What to produce:
Please write out the records word for word, starting at the line that contains "Under every image write" and ending at the line that contains "-0.018181, 0.985105, 0.006713]]". Leave the pictures out.

Material for this task Block Start

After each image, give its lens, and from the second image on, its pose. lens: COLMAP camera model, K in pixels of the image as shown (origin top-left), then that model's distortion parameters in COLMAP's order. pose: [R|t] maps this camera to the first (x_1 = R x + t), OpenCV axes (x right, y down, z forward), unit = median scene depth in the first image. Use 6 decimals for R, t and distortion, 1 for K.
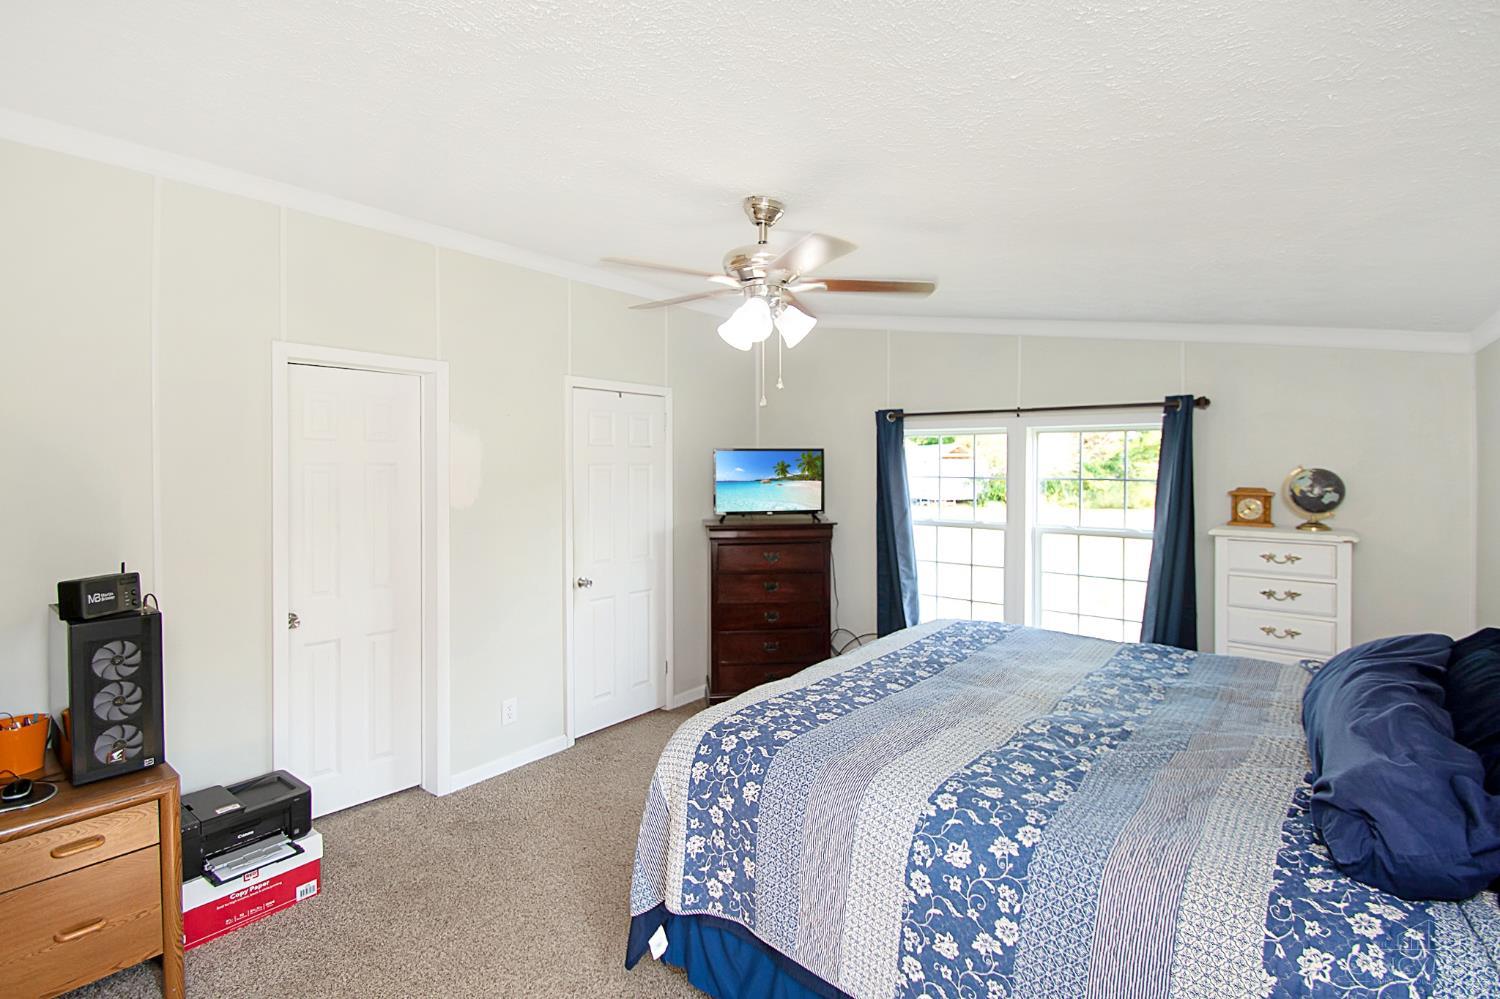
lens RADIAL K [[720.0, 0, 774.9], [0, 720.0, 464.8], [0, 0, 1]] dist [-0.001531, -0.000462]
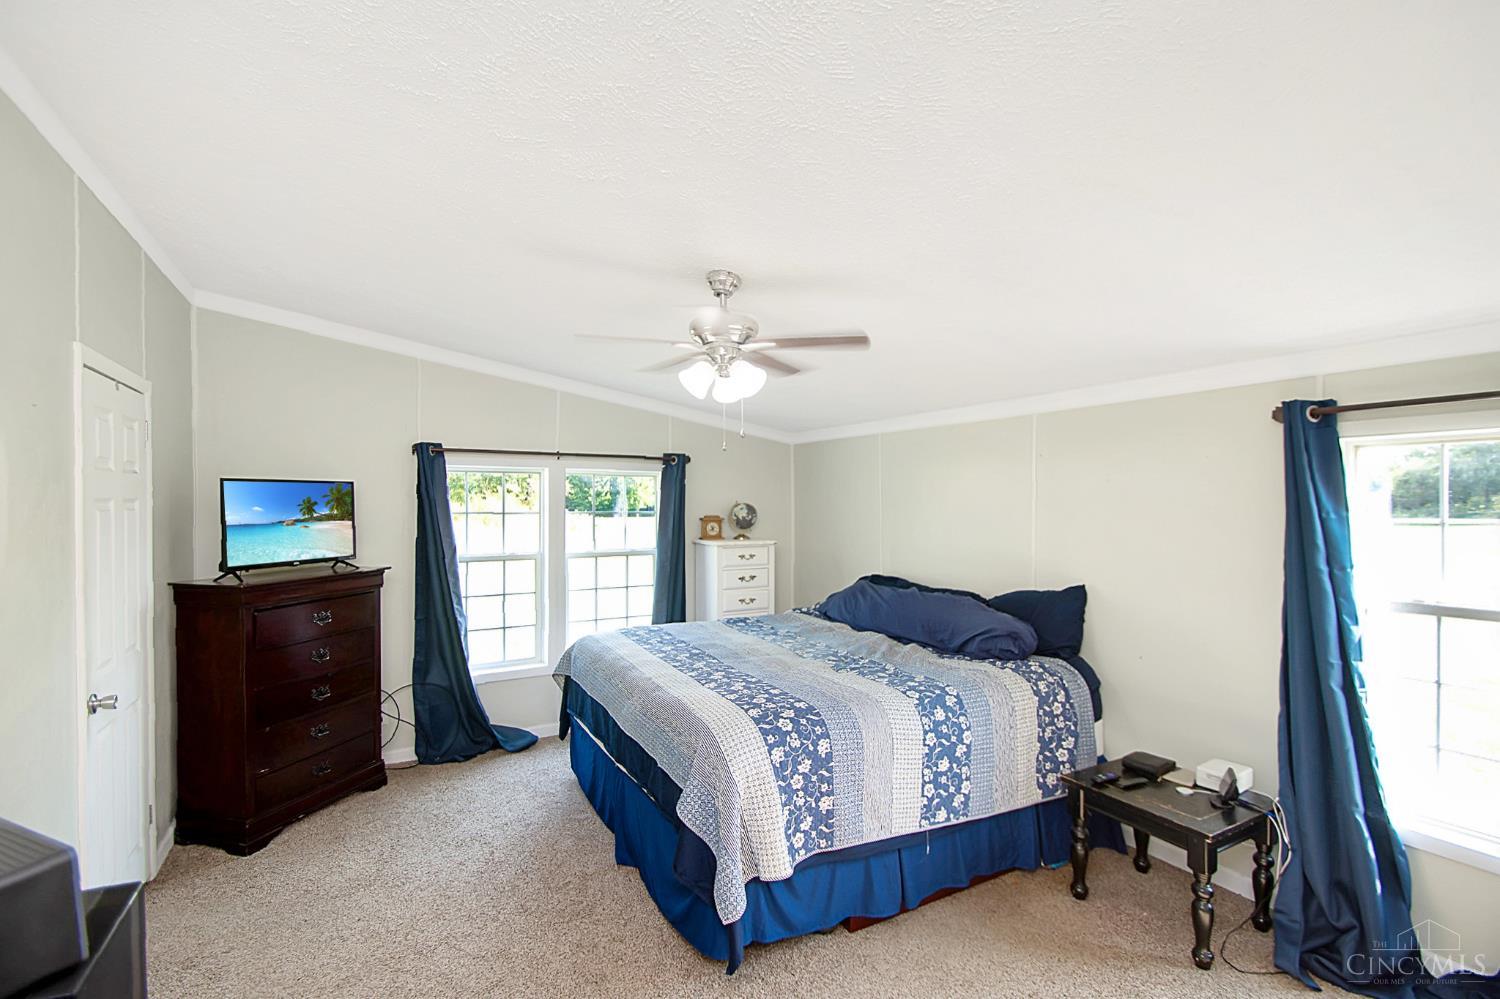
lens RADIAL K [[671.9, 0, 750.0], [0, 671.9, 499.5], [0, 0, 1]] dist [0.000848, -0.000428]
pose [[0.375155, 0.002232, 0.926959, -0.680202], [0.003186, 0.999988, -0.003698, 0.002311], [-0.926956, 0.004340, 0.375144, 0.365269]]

Material for this task Block End
Material for this task Block Start

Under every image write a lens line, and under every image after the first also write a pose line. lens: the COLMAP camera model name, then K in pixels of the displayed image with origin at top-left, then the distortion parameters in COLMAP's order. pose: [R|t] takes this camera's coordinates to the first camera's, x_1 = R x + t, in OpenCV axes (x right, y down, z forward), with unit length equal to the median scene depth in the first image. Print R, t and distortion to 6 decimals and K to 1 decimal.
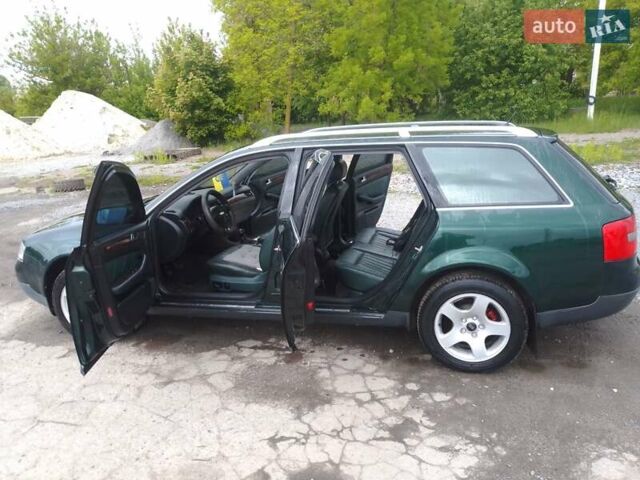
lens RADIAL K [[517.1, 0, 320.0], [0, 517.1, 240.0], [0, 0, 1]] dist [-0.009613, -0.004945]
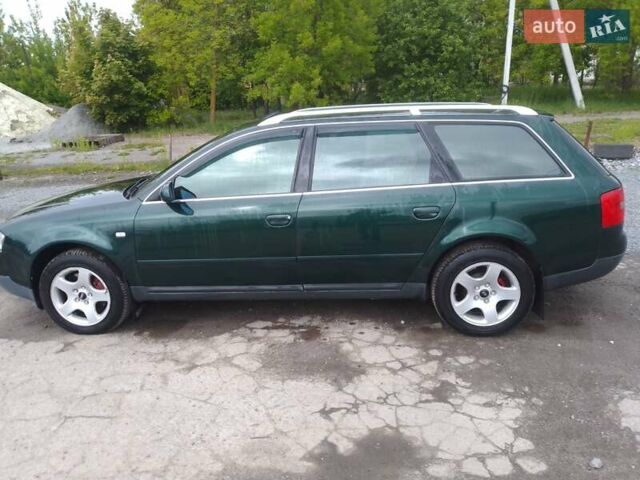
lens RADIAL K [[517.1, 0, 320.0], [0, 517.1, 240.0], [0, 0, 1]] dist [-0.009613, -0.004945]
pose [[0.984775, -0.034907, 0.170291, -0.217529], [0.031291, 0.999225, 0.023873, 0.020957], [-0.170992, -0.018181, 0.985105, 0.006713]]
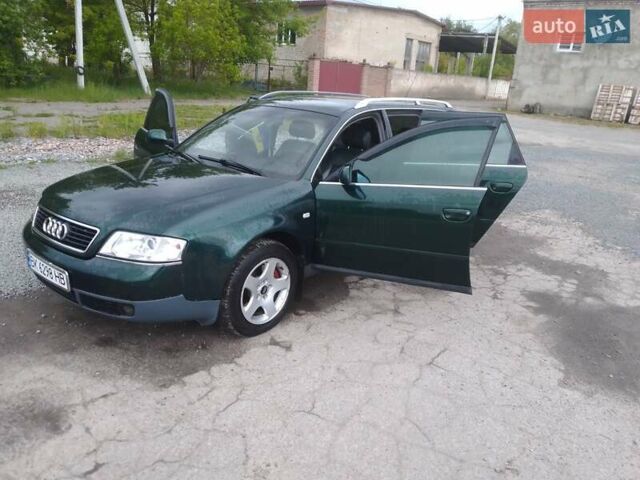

Material for this task Block End
Material for this task Block Start

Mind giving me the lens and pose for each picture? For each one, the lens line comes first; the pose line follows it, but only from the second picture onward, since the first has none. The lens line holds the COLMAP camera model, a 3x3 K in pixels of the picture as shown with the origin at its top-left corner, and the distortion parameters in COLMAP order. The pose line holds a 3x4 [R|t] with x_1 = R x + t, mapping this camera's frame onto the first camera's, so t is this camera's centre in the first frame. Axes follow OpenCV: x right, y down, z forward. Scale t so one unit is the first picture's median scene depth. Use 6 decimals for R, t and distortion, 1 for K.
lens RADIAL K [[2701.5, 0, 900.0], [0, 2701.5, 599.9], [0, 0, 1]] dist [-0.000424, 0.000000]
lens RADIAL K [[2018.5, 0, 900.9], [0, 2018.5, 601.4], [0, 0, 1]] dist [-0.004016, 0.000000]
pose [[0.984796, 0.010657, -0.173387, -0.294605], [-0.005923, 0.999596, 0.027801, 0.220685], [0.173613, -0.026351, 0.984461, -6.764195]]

Material for this task Block End

Solution to this task:
Under every image write a lens line, and under every image after the first also write a pose line. lens: the COLMAP camera model name, then K in pixels of the displayed image with origin at top-left, then the distortion parameters in COLMAP's order. pose: [R|t] takes this camera's coordinates to the first camera's, x_1 = R x + t, in OpenCV axes (x right, y down, z forward), with unit length equal to the median scene depth in the first image. Print R, t and distortion to 6 decimals and K to 1 decimal.
lens RADIAL K [[517.1, 0, 320.0], [0, 517.1, 240.0], [0, 0, 1]] dist [-0.009613, -0.004945]
lens RADIAL K [[517.1, 0, 320.0], [0, 517.1, 240.0], [0, 0, 1]] dist [-0.009613, -0.004945]
pose [[0.984775, -0.034907, 0.170291, -0.217529], [0.031291, 0.999225, 0.023873, 0.020957], [-0.170992, -0.018181, 0.985105, 0.006713]]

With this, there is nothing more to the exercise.